TEXT ZUM LESEN:
________

Demaskierung dementiert
Von Kristian Stemmler
Für Jens Spahn wird die Luft immer dünner. In der Maskenaffäre des Exgesundheitsministers fordern die Fraktionen von Bündnis 90/Die Grünen und Die Linke im Bundestag einen Untersuchungsausschuss. Am Freitag hatten mehrere Medien aus einer ungeschwärzten Version des Berichts der Sonderermittlerin Margaretha Sudhoff zu Maskenbeschaffungen des CDU-Politikers zitiert, die den heutigen Unionsfraktionschef erheblich belastet. Passagen aus dem 170 Seiten umfassenden Papier zeigen laut Süddeutscher Zeitung (SZ), wie Spahn in der Coronapandemie persönlich in Entscheidungen über die Beschaffung von überteuerten Schutzmasken eingebunden gewesen und wie er vor Risiken gewarnt worden sei.
Der Grünen-Gesundheitspolitiker Janosch Dahmen erklärte, die Enthüllungen belegten »schwarz auf weiß«, dass Spahn gelogen habe und dies »wiederholt, systematisch und mit dem Ziel, sich selbst und Netzwerke in seinem Umfeld zu schützen«. In der Pandemie seien in »beispiellosem Ausmaß« vom Bund Milliarden verschleudert worden – und dies für Masken, »die in der überwältigenden Mehrheit nie geliefert wurden oder von so miserabler Qualität waren, dass sie später vernichtet werden mussten«.

________

AUSGANGSDATEN:

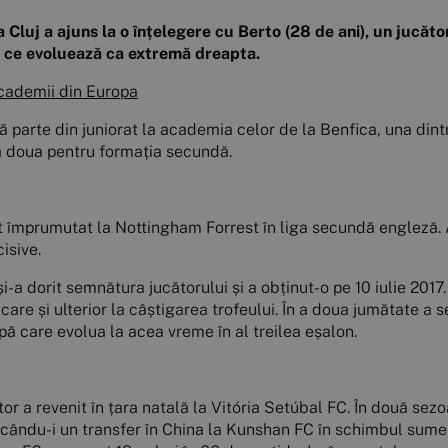
a Cluj a ajuns la o înțelegere cu Berto (28 de ani), un jucăt
p, ce evoluează ca extremă dreapta.
academii din Europa
ă parte din juniorat la academia celor de la Benfica, una din
 a doua pentru formația secundă.
st împrumutat la Nottingham Forrest în liga secundă engleză.
isive.
-a dorit semnătura jucătorului și a obținut-o pe 10 iulie 2017
ficare și ulterior la câștigarea trofeului. În a doua jumătate a 
 care evolua la acea vreme în al treilea eșalon.
or a revenit în țara natală la Vitória Setúbal FC. În două sez
ducându-i un transfer în China la Kunshan FC în schimbul sumei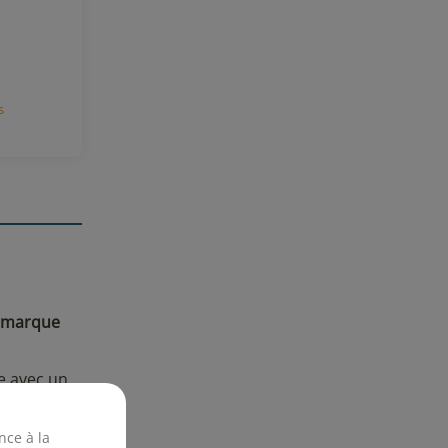
 avis
e marque
e avec un
nce à la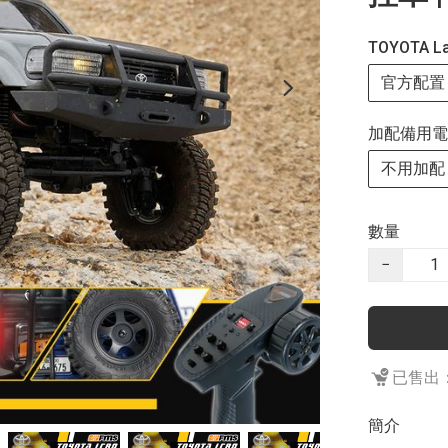
TOYOTA La
官方配置
加配備用電
不用加配
數量
−
已售出：
簡介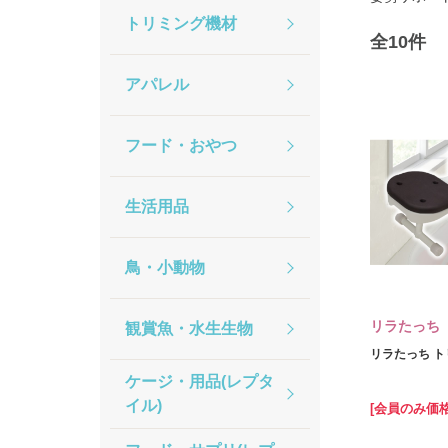
トリミング機材
全
10
件
アパレル
フード・おやつ
生活用品
鳥・小動物
リラたっち
観賞魚・水生生物
リラたっち 
ケージ・用品(レプタ
イル)
[会員のみ価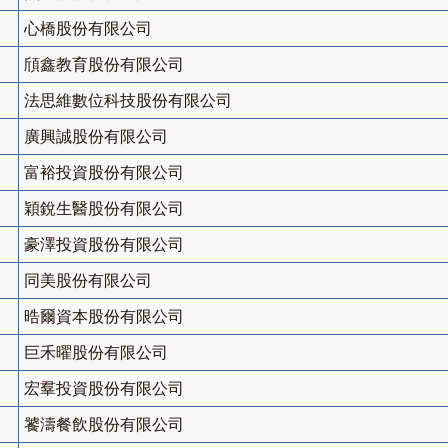
心橋股份有限公司
頎鑫教育股份有限公司
法思維數位科技股份有限公司
廣興誠股份有限公司
富裕投資股份有限公司
穎銳生醫股份有限公司
豪澤投資股份有限公司
同美股份有限公司
晧爾資本股份有限公司
巨禾曜股份有限公司
宏羣投資股份有限公司
饕濤餐飲股份有限公司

________

ZU BEANTWORTENDE FRAGEN:
A) Beantworte zum Text über die Maskenaffäre jede Frage kurz:
(i) Welche Fraktionen im Bundestag fordern einen Untersuchungsausschuss?
(ii) Wie viele Seiten umfasst der Bericht der Sonderermittlerin Margaretha Sudhoff?
(iii) Welcher Partei gehört der Gesundheitspolitiker Janosch Dahmen an?
B) Gib aus dem Text über die Maskenaffäre alles von "Demaskierung dementiert" bis hinunter zu "gewarnt worden sei." wortgetreu wieder.
C) Schreib den Text über die Maskenaffäre ab seinem letzten Satz weiter.
Die Zeilen oben brauchst du hier nicht.

DEINE ANTWORTEN:
A)
(i) Bündnis 90/Die Grünen und Die Linke
(ii) 170 Seiten
(iii) Den Grünen

B)
Demaskierung dementiert
Von Kristian Stemmler
Für Jens Spahn wird die Luft immer dünner. In der Maskenaffäre des Exgesundheitsministers fordern die Fraktionen von Bündnis 90/Die Grünen und Die Linke im Bundestag einen Untersuchungsausschuss. Am Freitag hatten mehrere Medien aus einer ungeschwärzten Version des Berichts der Sonderermittlerin Margaretha Sudhoff zu Maskenbeschaffungen des CDU-Politikers zitiert, die den heutigen Unionsfraktionschef erheblich belastet. Passagen aus dem 170 Seiten umfassenden Papier zeigen laut Süddeutscher Zeitung (SZ), wie Spahn in der Coronapandemie persönlich in Entscheidungen über die Beschaffung von überteuerten Schutzmasken eingebunden gewesen und wie er vor Risiken gewarnt worden sei.

C)
Die amtierende Bundesgesundheitsministerin Nina Warken (CDU) habe Dahmen zufolge an mehreren Stellen gezielt Schwärzungen vorgenommen, um die Verantwortlichkeit Spahns und anderer Unionspolitiker zu verschleiern, »die in der Pandemie Staat und Steuerzahler zur Beute gemacht haben«. Auch Aurel Eschmann von der Organisation Lobbycontrol erklärte laut SZ, es seien »auch ganz gezielt« Stellen geschwärzt worden, die zeigen würden », dass Jens Spahn direkt beteiligt« sowie »informiert war«.
Ates Gürpinar, Sprecher für Gesundheitsökonomie der Linke-Fraktion, verdächtigte die Union, alle Möglichkeiten zu nutzen, um Spahns Verstrickungen zu decken. Ein Untersuchungsausschuss sei dringend nötig, um die »mehr als fragwürdigen Einmischungen von Spahn« aufzuklären. Gürpinars und Dahmens Fraktionen haben im Bundestag nicht genügend Sitze, um einen solchen Ausschuss einzusetzen. Sie appellieren an Union sowie SPD, den Weg dafür freizumachen.
Spahn bezeichnete den Vorwurf, er habe gelogen, als »bösartige Unterstellung«. »Solches Geraune« kenne er bisher nur von der AfD. Zum Vorwurf, er habe Firmen bevorzugt behandelt, sagte der Unionspolitiker, er habe keine Verhandlungen geführt. Das hätten die Fachabteilung im Ministerium und Anwaltskanzleien getan. Über ihn seien lediglich Kontakte hergestellt worden. In einem am Sonnabend online veröffentlichten Bild-Interview wies der CDU-Fraktionsvorsitzende die Kritik daran zurück, dass er damals die Logistikfirma Fiege aus seinem Nachbarwahlkreis mit Lieferung und Lagerung von Masken beauftragt hatte. Das Unternehmen Fiege sei »einer der größten Gesundheitslogistiker Deutschlands« und keine »Pommesbude mit zwei Lkws im Nachbardorf«.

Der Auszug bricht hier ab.